Delta Lake offers a layer on top of Spark SQL and the Parquet files stored in the Databricks File System. Through the use of difference (delta!) files and special indexes, Databricks has added important capabilities to its data lake stack that make updates both high-performing and, like a conventional relational database, transactional and ACID-compliant. This means that new data can be added to the lake, then queried immediately and efficiently, addressing a key data lake pain point.
Also read: Databricks unveils new open source project to clean up data lakes
Initially, Delta Lake was a proprietary feature called Databricks Delta, and was unavailable to the wider Spark ecosystem. Subsequently, Databricks announced that it would open source Delta Lake, both in terms of the file format and protocol, as well the Spark SQL implementation of same. The source code was placed on GitHub, increasing the potential for Delta Lake to be a well-adopted open standard.

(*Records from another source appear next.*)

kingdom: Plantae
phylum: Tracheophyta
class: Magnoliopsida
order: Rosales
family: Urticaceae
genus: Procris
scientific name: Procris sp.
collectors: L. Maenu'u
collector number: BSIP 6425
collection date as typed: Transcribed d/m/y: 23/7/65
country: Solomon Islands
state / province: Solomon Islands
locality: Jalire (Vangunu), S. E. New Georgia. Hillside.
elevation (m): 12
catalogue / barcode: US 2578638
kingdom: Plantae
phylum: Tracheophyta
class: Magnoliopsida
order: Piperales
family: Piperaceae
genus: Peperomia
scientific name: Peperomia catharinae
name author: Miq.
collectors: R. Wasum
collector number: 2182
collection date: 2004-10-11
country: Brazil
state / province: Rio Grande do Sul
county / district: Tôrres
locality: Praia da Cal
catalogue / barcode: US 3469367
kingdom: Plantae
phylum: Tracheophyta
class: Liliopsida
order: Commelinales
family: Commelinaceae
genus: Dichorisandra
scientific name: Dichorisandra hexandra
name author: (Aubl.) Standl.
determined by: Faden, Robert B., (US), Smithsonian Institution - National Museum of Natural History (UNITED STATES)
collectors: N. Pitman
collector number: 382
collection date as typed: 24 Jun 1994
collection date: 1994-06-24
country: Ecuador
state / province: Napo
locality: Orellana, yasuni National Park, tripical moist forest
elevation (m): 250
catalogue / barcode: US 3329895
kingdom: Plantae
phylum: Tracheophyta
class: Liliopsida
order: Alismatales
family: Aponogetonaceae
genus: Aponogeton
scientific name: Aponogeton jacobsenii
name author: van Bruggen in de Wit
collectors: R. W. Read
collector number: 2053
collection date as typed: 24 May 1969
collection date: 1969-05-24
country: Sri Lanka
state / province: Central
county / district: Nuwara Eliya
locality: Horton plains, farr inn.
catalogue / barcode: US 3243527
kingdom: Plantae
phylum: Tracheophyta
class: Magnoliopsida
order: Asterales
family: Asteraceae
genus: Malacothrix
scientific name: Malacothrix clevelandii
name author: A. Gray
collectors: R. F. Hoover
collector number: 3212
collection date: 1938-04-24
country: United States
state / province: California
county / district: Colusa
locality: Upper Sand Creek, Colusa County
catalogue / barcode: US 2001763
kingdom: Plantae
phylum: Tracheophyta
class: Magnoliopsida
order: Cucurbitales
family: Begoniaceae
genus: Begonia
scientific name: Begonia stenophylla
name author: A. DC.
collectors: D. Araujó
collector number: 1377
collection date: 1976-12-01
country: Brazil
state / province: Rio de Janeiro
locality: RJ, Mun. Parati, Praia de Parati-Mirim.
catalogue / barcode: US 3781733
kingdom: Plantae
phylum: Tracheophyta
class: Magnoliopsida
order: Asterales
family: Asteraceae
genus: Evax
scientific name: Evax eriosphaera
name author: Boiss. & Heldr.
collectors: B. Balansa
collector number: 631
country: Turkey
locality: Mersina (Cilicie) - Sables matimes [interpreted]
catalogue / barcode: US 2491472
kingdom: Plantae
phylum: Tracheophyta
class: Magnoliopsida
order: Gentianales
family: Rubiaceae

Linux Foundation governance of Delta Lake
Today, however, Databricks is taking this a step further, and announcing that it is transferring governance of the open source Delta Lake project to The Linux Foundation. Doing so, the company says, will more greatly enable contributions to the project from outside Databricks. While a self-managed open source project does allow individual contributors to participate, governance around external contributions by full-fledged teams requires greater and more formal effort. Delta Lake governance by The Linux Foundation will, Databricks feels, allow such broad participation to flourish.
And there's good reason for this. It turns out that several prominent companies are interested in participating. Intel has a stated interest in contributing to the Spark SQL implementation of Delta Lake that Databricks built. Meanwhile Starburst, Alibaba and Booz Allen Hamilton are interested in developing new implementations of Delta Lake, over Presto, Apache Hive and Apache NiFi, respectively. Such broad implementation of Delta Lake would go a great way toward making it a de facto standard in the data lake stack. This would strengthen the data lake model overall and make Delta Lake a commonly available technology across clouds and engines.
Between MLflow and Delta Lake, on top of Apache Spark itself, Databricks has been and is contributing mightily to the open source analytics and machine learning world. It will be interesting to see what halo effect this might have on UDAP. No matter what, though, the company and its founders are great open source citizens.